And the other day, at ‘Crystal’, a very hit and miss place, I came across a cabinet of Goutals and Penhaligons and L’Artisans and Maison Kurkdjian (something I have never seen reduced before: all these expensive brands found exclusively in the snazzier Tokyo department stores at vastly inflated prices, so what the hell was going on?), snapping up Tea For Two and Opus I860 for Duncan, and APOM Homme and Néroli for me, also debating over Mandragore Pourpre (always intriguing – I now regret not buying that one as well), and Goutal’s peculiarly acrid Vanille Exquise.

 

I would probably never even have given either of these perfumes more than a cursory sniff at Isetan if I had come across them:  anything with ‘pour homme’ in the title immediately puts me off as I anticipate gender clichés that don’t fit the image I have of myself (I had definitely liked the feminine equivalent though and was very disappointed it wasn’t that one instead when I first saw the bottle), and in any case colognes, and neroli in particular, are not something I necessarily go for as I don’t think I can really carry off orange blossom.

__TASKS AND EXERCISES__
**a)** Answer these questions about the perfume shopping passage:
(i) At which shop did the writer come across the cabinet of reduced perfumes?
(ii) Which two perfumes were bought for Duncan?
(iii) At which department store does the writer say these perfumes would probably have gotten no more than a cursory sniff?
**b)** Name every individual perfume that the perfume shopping passage mentions by name.
**c)** Transcribe the perfume shopping passage, starting with "I would probably" and going on through "off orange blossom.".

[Collected data]
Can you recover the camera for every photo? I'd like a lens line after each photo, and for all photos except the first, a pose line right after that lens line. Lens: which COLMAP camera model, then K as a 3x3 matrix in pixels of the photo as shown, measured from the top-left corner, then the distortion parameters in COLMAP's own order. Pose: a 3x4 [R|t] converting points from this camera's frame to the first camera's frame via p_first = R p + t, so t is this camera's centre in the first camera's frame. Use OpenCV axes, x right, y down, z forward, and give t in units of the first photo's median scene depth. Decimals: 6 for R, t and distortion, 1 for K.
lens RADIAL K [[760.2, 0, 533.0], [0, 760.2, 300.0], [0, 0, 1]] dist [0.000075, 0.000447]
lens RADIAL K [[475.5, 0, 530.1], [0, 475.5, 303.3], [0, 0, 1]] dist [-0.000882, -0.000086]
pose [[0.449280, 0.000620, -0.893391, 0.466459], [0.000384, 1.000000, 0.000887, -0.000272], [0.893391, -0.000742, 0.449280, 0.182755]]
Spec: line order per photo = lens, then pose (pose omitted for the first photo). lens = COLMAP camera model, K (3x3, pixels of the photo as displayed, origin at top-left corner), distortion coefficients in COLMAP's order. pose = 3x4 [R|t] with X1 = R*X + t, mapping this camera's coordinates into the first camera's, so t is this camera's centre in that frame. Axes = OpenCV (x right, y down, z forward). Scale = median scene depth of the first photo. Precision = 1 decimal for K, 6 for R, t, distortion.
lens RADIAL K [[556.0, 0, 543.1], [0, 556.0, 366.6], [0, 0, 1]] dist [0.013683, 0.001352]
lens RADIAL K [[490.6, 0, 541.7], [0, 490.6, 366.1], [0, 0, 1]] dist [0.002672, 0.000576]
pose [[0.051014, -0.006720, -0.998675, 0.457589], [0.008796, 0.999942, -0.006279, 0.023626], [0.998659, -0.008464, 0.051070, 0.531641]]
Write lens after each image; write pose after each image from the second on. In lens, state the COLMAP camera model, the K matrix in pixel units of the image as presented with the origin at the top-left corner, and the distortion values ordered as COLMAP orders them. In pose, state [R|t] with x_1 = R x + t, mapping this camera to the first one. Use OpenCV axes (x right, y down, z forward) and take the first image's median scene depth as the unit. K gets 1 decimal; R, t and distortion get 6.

__ANSWER LIST__
**a)**
(i) ‘Crystal’
(ii) Tea For Two and Opus I860
(iii) Isetan

**b)** Tea For Two, Opus I860, APOM Homme, Néroli, Mandragore Pourpre, Vanille Exquise

**c)**
I would probably never even have given either of these perfumes more than a cursory sniff at Isetan if I had come across them:  anything with ‘pour homme’ in the title immediately puts me off as I anticipate gender clichés that don’t fit the image I have of myself (I had definitely liked the feminine equivalent though and was very disappointed it wasn’t that one instead when I first saw the bottle), and in any case colognes, and neroli in particular, are not something I necessarily go for as I don’t think I can really carry off orange blossom.